3:30am again! It seems that time shows up on the clock just as my eyes open almost every day. This day, falling back to sleep seemed to elude me. So, I got up, showered, dressed and was pulling into the parking garage at work at 5:43am. Crazy! I was sending emails at 6:11 am. I know I could have gotten up and worked out. I could have worked harder to sleep for another 2 hours. I could have, I could have. But I didn’t.
I thought it was work on my mind that caused me to be awake but it is happening so very often now that I am thinking differently. I read recently that sleep cannot help if it is your soul that is tired. And as I thought more and more, my soul may just be tired right now.
You know, I have done a lot of healing over the last 1 ½ years that I have been sharing my journey, and that wasn’t the beginning of my work. I believe healing comes on many levels and over time you see and feel this. It never really ends. There is healing, there are lessons, and there is growth as a person. I am not the same person I was 5 years ago, or 10 years or 40 years ago.
Not that long ago I was sitting with my boss and telling him how I was the healthiest I had ever been in terms of my heart, soul and being. I was more patient, less judging of me thus of others, and happy. I was happy. He told me he could tell. Some how that feeling seems fleeting.
Now I feel like I have a knot in my stomach, I am less patient and most of all judging of me. My confidence has wavered, and I’m not me. I feel as if I could jump out of my skin. I sometimes think I am standing outside of myself and watching me behave in a way that is old, and I am tired of that old behavior. And sometimes I stand outside of myself and wish I could run away and start over, somewhere where nobody knows me or my story, where my heart and head are valued and where I am loved. Loved for all of me.
But why is it happening? What has triggered it and why am I feeling as restless as I am? I actually don’t have the answer right now nor do I have any thoughts and inspiring words to share about how I figured it out. I haven’t.
I’m tired. My soul is tired. Perhaps it is the world events and the ever present threat of violence that is draining my soul. Perhaps it is the bombardment of political polarization and nastiness on social media that is making me so restless. Or perhaps it is simply me. My soul wants more than it gets. My soul needs to be fed differently than it has been lately.
Last weekend I had the privilege of hosting a college graduation for one of my closest friends daughters. It was a wonderful day. Her friends were so lovely and each one at some point thanked me for having them at my house. I was so moved by their behavior and how genuinely happy they were to be here. That moment certainly fed my soul. It reminded me of the good in the world. It also reminded me that I am happiest when I am giving to others.

### DATASET CONTENT
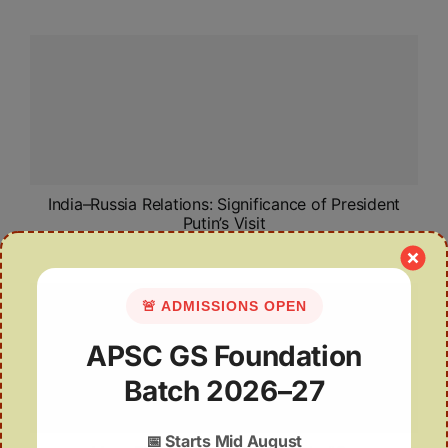
India–Russia Relations: Significance of President
Putin’s Visit
🚨 ADMISSIONS OPEN
APSC GS Foundation
Batch 2026–27
📅
Starts Mid August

### ACTIVITY LIST
**A)** In the post about a tired soul, at what time was the writer pulling into the parking garage at work?
**B)** Repeat the part of the post about a tired soul that opens with the words containing "But why is it" and closes with "out. I haven’t.", copying it word for word.
The items are separate material with no connection to the post about a tired soul.

### EXPECTED RESPONSES
**A)** 5:43am

**B)**
But why is it happening? What has triggered it and why am I feeling as restless as I am? I actually don’t have the answer right now nor do I have any thoughts and inspiring words to share about how I figured it out. I haven’t.